While the Mizzou defense has played well in the past two losses, Odom said the unit has allowed too many explosive plays, those that go for more than 15 yards. That area has been a point of emphasis since the bye week.

As is the case for every football game, Odom said it starts in the trenches. He had high praise for the Bulldogs offensive line coach, Sam Pittman. Odom said Pittman uses double teams well to neutralize the point of attack, making it difficult to get into the Georgia backfield. That’s also where defensive tackle Jordan Elliott and his teammates become vital, needing to pressure Fromm and forcing tackles for loss.

“This is something big in the trenches,” Elliott said. “We’re excited for this week.”

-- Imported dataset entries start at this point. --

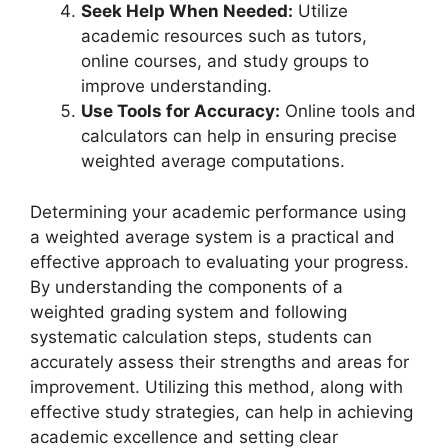
Seek Help When Needed:
Utilize
academic resources such as tutors,
online courses, and study groups to
improve understanding.
Use Tools for Accuracy:
Online tools and
calculators can help in ensuring precise
weighted average computations.
Determining your academic performance using
a weighted average system is a practical and
effective approach to evaluating your progress.
By understanding the components of a
weighted grading system and following
systematic calculation steps, students can
accurately assess their strengths and areas for
improvement. Utilizing this method, along with
effective study strategies, can help in achieving
academic excellence and setting clear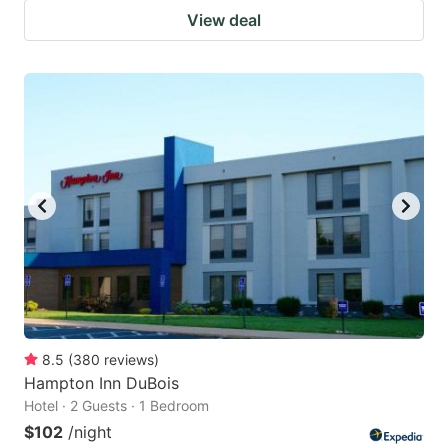
View deal
8.5
(
380
reviews
)
Hampton Inn DuBois
Hotel · 2 Guests · 1 Bedroom
$102
/night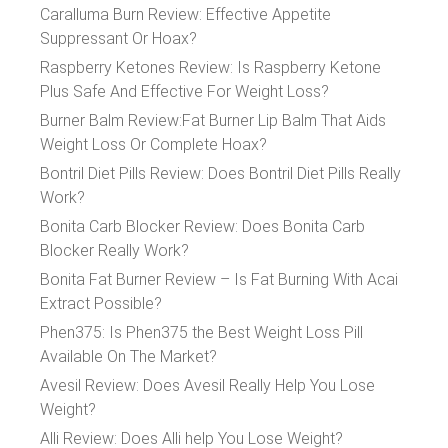
Caralluma Burn Review: Effective Appetite
Suppressant Or Hoax?
Raspberry Ketones Review: Is Raspberry Ketone
Plus Safe And Effective For Weight Loss?
Burner Balm Review:Fat Burner Lip Balm That Aids
Weight Loss Or Complete Hoax?
Bontril Diet Pills Review: Does Bontril Diet Pills Really
Work?
Bonita Carb Blocker Review: Does Bonita Carb
Blocker Really Work?
Bonita Fat Burner Review – Is Fat Burning With Acai
Extract Possible?
Phen375: Is Phen375 the Best Weight Loss Pill
Available On The Market?
Avesil Review: Does Avesil Really Help You Lose
Weight?
Alli Review: Does Alli help You Lose Weight?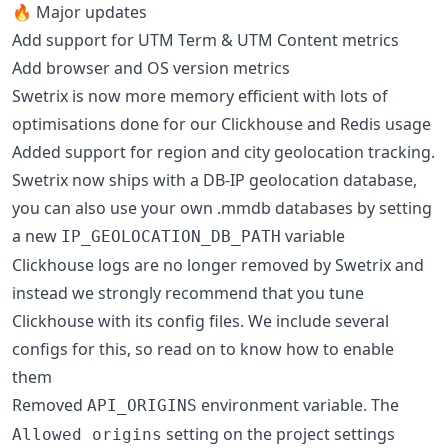
🔥 Major updates
Add support for UTM Term & UTM Content metrics
Add browser and OS version metrics
Swetrix is now more memory efficient with lots of
optimisations done for our Clickhouse and Redis usage
Added support for region and city geolocation tracking.
Swetrix now ships with a DB-IP geolocation database,
you can also use your own .mmdb databases by setting
a new
variable
IP_GEOLOCATION_DB_PATH
Clickhouse logs are no longer removed by Swetrix and
instead we strongly recommend that you tune
Clickhouse with its config files. We include several
configs for this, so read on to know how to enable
them
Removed
environment variable. The
API_ORIGINS
setting on the project settings
Allowed origins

The Bulldogs are also unforgiving on third downs, converting at a 47.4% rate this season, 18th in the nation. Facing Florida last week, they were 12 of 18. Getting off the field was a weakness for Mizzou when it allowed Vanderbilt to milk the last six minutes of clock in the game.

“You can go on and on about their offense,” Walters said. “Every possession is going to matter, every third down is critical. That’s where we’re going to win the game. They’re really good on third downs. So we have to get them on third down and get off the field in those situations. It’s going to be a physical game.”

As the Tigers look to fix their run game and offense, the defense will have to keep Georgia off the scoreboard for any chance to win Saturday. Against a talented team with athletes all over the field, Odom said it’ll come down to execution.

“We’re just good enough as a team to win some games,” Odom said. “But we’ve gotta do absolutely everything right. The execution has to be on point. We have to bring our A game.”